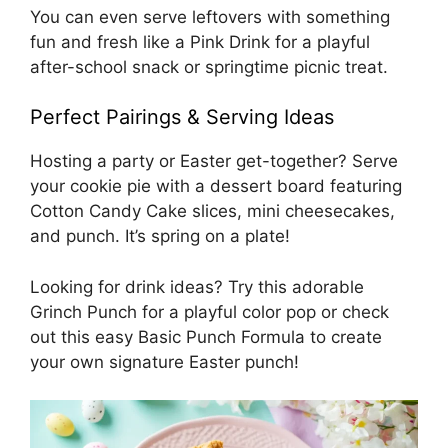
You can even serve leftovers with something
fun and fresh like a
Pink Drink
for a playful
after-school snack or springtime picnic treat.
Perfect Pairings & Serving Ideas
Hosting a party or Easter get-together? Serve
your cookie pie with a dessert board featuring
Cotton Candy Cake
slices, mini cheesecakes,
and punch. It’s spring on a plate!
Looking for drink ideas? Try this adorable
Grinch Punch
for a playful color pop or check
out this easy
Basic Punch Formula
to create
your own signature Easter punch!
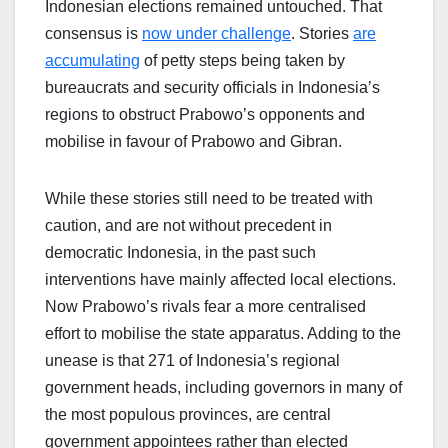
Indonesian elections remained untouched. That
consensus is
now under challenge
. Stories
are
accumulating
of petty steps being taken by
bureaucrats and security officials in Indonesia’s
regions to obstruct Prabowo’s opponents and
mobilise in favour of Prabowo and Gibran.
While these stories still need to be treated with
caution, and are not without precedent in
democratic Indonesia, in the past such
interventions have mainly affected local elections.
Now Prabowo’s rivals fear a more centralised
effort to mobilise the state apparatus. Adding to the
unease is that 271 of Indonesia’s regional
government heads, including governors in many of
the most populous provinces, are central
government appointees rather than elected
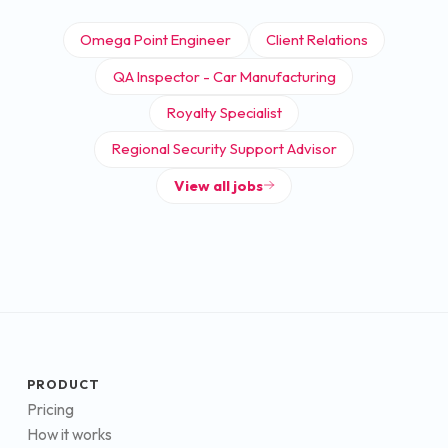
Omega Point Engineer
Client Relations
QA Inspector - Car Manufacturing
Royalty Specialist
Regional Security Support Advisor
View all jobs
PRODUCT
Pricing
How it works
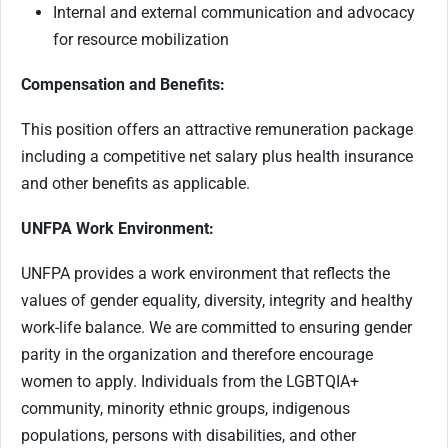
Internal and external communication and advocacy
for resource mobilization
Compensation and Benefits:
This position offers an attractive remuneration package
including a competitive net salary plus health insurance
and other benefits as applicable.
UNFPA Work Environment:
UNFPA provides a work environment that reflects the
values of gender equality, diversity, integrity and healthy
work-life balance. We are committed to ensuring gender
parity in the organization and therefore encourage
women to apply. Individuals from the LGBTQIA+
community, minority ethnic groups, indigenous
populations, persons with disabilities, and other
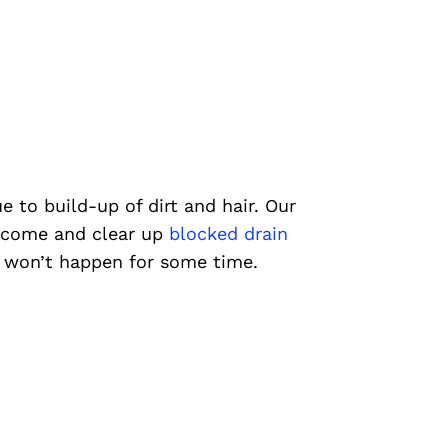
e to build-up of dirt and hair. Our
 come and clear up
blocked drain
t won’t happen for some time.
☆ ☆ ☆
Look over the data above and show each line that contains "Prabowo".

regions to obstruct Prabowo’s opponents and
mobilise in favour of Prabowo and Gibran.
Now Prabowo’s rivals fear a more centralised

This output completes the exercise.